FIG. 1 is a diagram illustrating steps of a method for manufacturing a field emission device according to an embodiment of the present invention.

FIG. 2 is a view for explaining steps of a method of manufacturing the field emission device according to the embodiment following FIG. 1;

FIG. 3 is a diagram illustrating a process of a method for manufacturing a field emission device according to another embodiment of the present invention.

FIG. 4 is a view for explaining steps of a conventional method for manufacturing a field emission device.

FIG. 5 is a diagram illustrating a conventional emitter material deposited on a first gate electrode layer.

[Explanation of symbols]

 1, 21 Substrate 2, 22 Thin film conductor layer 3, 23 Resistive layer 4, 6, 24, 26 Insulating layer 5, 25 First gate electrode layer 7, 27 Second gate electrode layer 8 Resist layer 10a, 10b Hole 11, 12 , 29 Metal layer 13, 30 Buffer material layer 14, 31 Emitter material layer 15, 32 Emitter

 ────────────────────────────────────────────────── ─── Continued on the front page (72) Inventor Yuji Ohara 629 Oshiba, Mobara-shi, Chiba Futaba Electronics Corporation

Claims (3)

[Claims] 1. A cathode electrode, a first insulating layer,
A first gate electrode layer, a second insulating layer, and a second gate electrode layer are sequentially stacked and patterned with a resist layer formed on the second gate electrode layer to form the second gate electrode layer and the second insulating layer. A first hole is formed at a predetermined position of the layer by dry etching, and after the resist layer is peeled off, at least the second gate electrode layer is deposited with a metal layer by rotary oblique deposition, and the first hole is formed. Forming a second hole following the first hole by dry etching the bottom surface of the hole and the first gate electrode layer and the first insulating layer, after peeling the metal layer,
A method for manufacturing a field emission device, wherein a cone-shaped emitter is deposited on a bottom surface of the second hole by a lift-off process. 2. A cathode electrode, a first insulating layer,
A first gate electrode layer, a second insulating layer, and a second gate electrode layer are sequentially laminated, and patterned with a resist layer formed on the second gate electrode layer, to form the second gate electrode layer and the second insulating layer. A first hole is formed at a predetermined position of the layer by dry etching, and then a metal layer is formed on the resist layer by rotary oblique deposition, and a bottom surface of the first hole and the first gate electrode layer and A second hole following the first hole is formed in the first insulating layer by dry etching, and then, after the resist layer and the metal layer are peeled off, a cone-like shape is formed in the second hole by a lift-off process.
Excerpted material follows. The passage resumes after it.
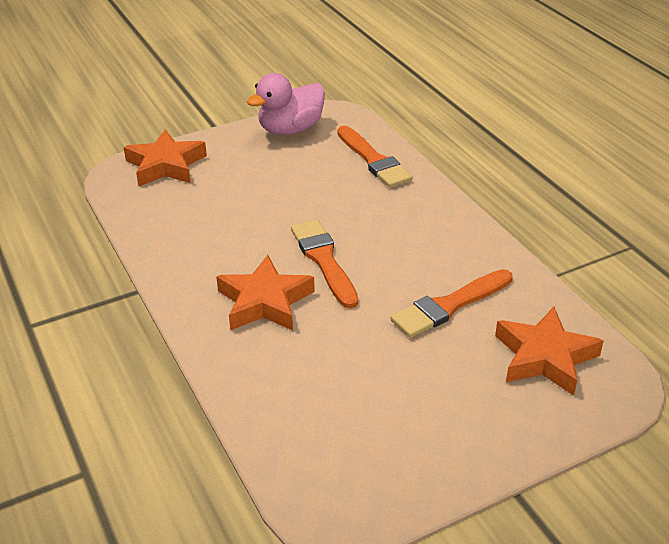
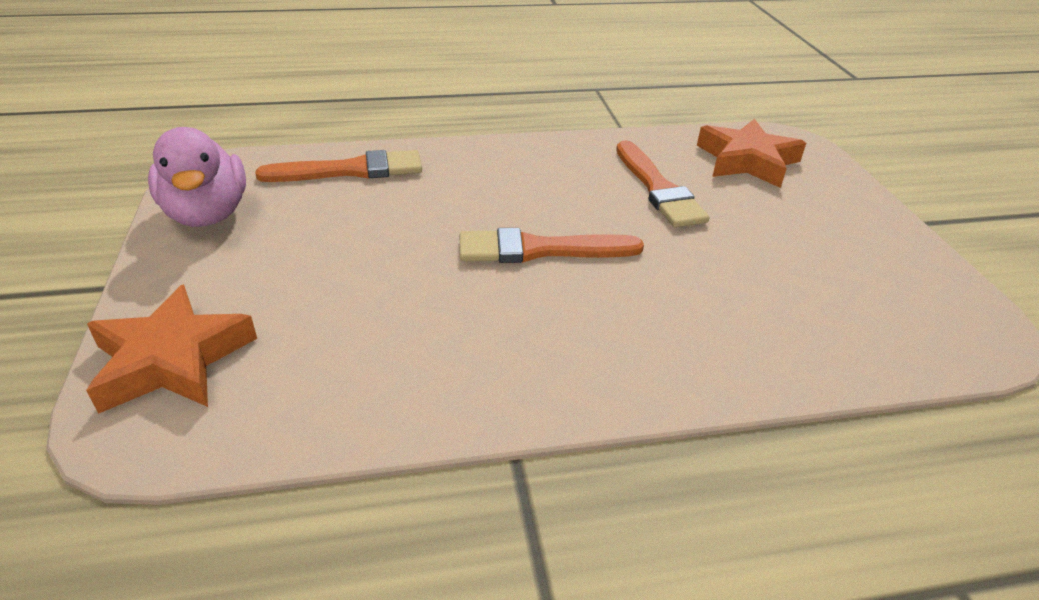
camera: 75 degrees left, 0 degrees up
orange star [216,255,315,331] -> none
A method for manufacturing a field emission device, comprising depositing an emitter. 3. A cathode electrode, a first insulating layer,
A first gate electrode layer, a second insulating layer, and a second gate electrode layer are sequentially laminated, and patterned with a resist layer formed on the second gate electrode layer, to form the second gate electrode layer and the second insulating layer. Forming a first hole in the layer by dry etching to peel off the resist layer, and then etching the bottom surface of the first hole and the periphery of the first hole to expose the first gate electrode layer, Next, a metal layer is formed on the second gate electrode layer by rotary oblique deposition and on a part of the first gate electrode portion serving as a wall portion of the first hole and a bottom surface of the first hole. Forming a second hole in one gate electrode layer and the first insulating layer by etching, and then depositing an emitter material layer to form a cone-shaped emitter in the second hole; And emitter material Method of manufacturing a field emission device characterized by lifting off the layer.